Describing the AI-driven future as a potential  ‘golden age of human flourishing’, Washington said that whichever country emerges with the largest AI ecosystem will reap the rewards of being able to set global standards, not to mention economic and military benefits.

Just as the US won the race to put man on the Moon, 56 years-ago this month, it said it was ‘imperative’ that America and her allies prevail again.

“A new frontier of scientific discovery lies before us, defined by transformative technologies such as artificial intelligence… Breakthroughs in these fields have the potential to reshape the global balance of power, spark entirely new industries, and revolutionise the way we live and work,” said the president in the report’s preamble.

“As our global competitors race to exploit these technologies, it is a national security imperative for the United States to achieve and maintain unquestioned and unchallenged global technological dominance. To secure our future, we must harness the full power of American innovation.”

The new plan centres on a three pillar strategy: to accelerate AI innovation, to build out US AI infrastructure, and to lead on international AI diplomacy and security.

Red tape

To support the first of these pillars, the US will seek to remove red tape that the government believes is holding back the private sector.
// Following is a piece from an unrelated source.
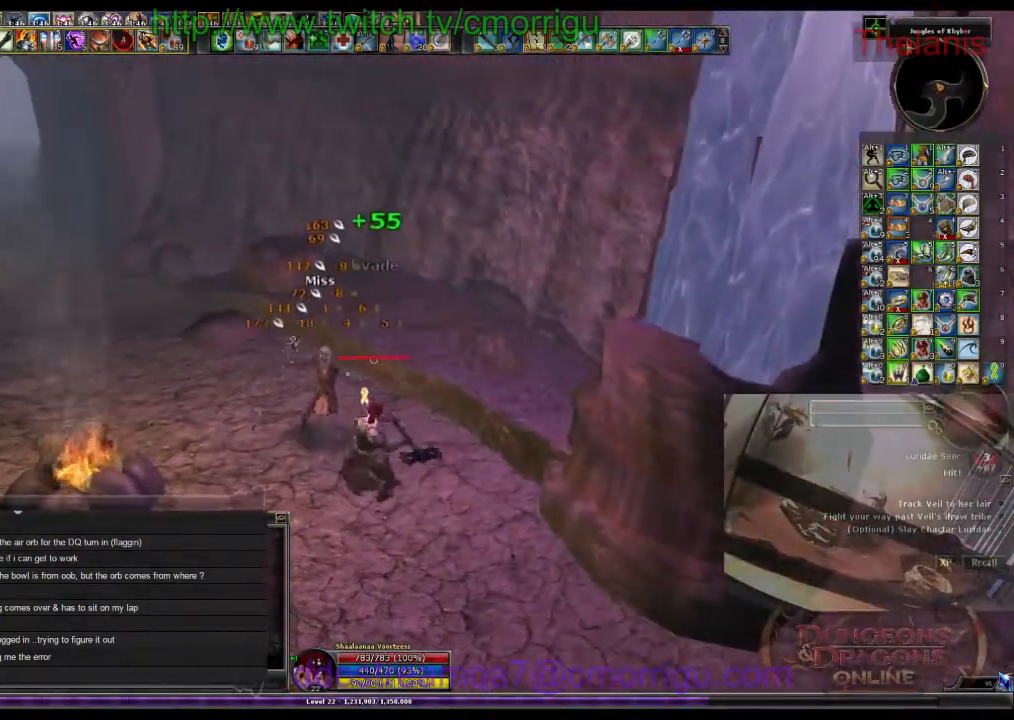
{"keys": ["d", "w"], "events": [[233, "d", "down"], [300, "w", "down"]]}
Trump has already made some moves in this regard, including rescinding a previous Executive Order (EO) issued by former president Biden in 2023 – which attempted to set standards for AI safety and security, protect privacy, and spur responsible development. The new administration believes Biden’s EO ‘foreshadowed an onerous regulatory regime’ and many of the actions laid out in the Plan this week reflect a general trend of unpicking Biden’s legacy.
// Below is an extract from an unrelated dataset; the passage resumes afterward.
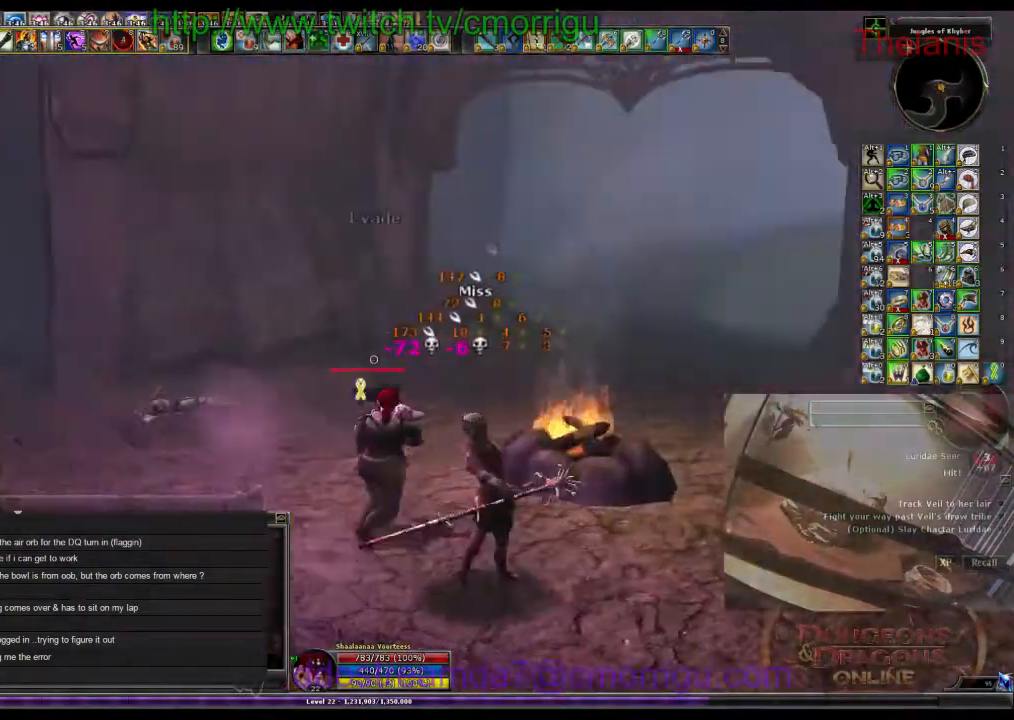
{"keys": ["w"], "events": [[66, "d", "up"]]}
It also sets out actions to encourage the use of open source and open weight AI models, enable adoption in critical sectors such as healthcare, empower initiatives to expand AI-enabled education and prepare the workforce for its impact, among other things.

On the second pillar, the AI Action Plan proposes a number of actions including streamlining the planning and building processes governing datacentre and chip fabrication factilities, as well as expanding and protecting the vast energy infrastructure that will be needed to run AI models.

On the third pillar, it sets out plans to export the full AI technology stack to other countries, lest they turn to rival states such as China. On China specifically, the Plan lays down initiatives to counter China’s influence on international governance bodies.

Also contained within the AI Action Plan are provisions for more AI-focused cyber initiatives including the potential creation of an AI-specific information and analysis centre (ISAC) within the Department of Homeland Security (DHS), and plans to do more to counter AI model vulnerabilities and fight back against malicious use of AI by threat actors.

No ‘woke’ AI in DC

Alongside the AI Action Plan and in keeping with its disavowment of diversity, equity and inclusion (DEI) initiatives, the Trump administration also launched a broadside against so-called ‘woke’ AI.

The text of an additional EO signed on 23 July by Trump says large language models (LLMs) should be neutral and nonpartisan tools “that do not manipulate responses in favour of ideological dogmas such as DEI”.

The EO says that in an AI context, this could mean targeting topics such as representation of ethnic or sexual minorities, critical race theory, discrimination on the basis of race or sex, intersectionality, transgender rights and unconscious bias.

The EO’s guidance applies to models used within the federal government but will likely have ramifications beyond it.

Broadly supportive

Matt Mitteldteadt, research fellow at Washington DC-based libertarian think tank the Cato Institute, was broadly supportive of the Action Plan’s aims.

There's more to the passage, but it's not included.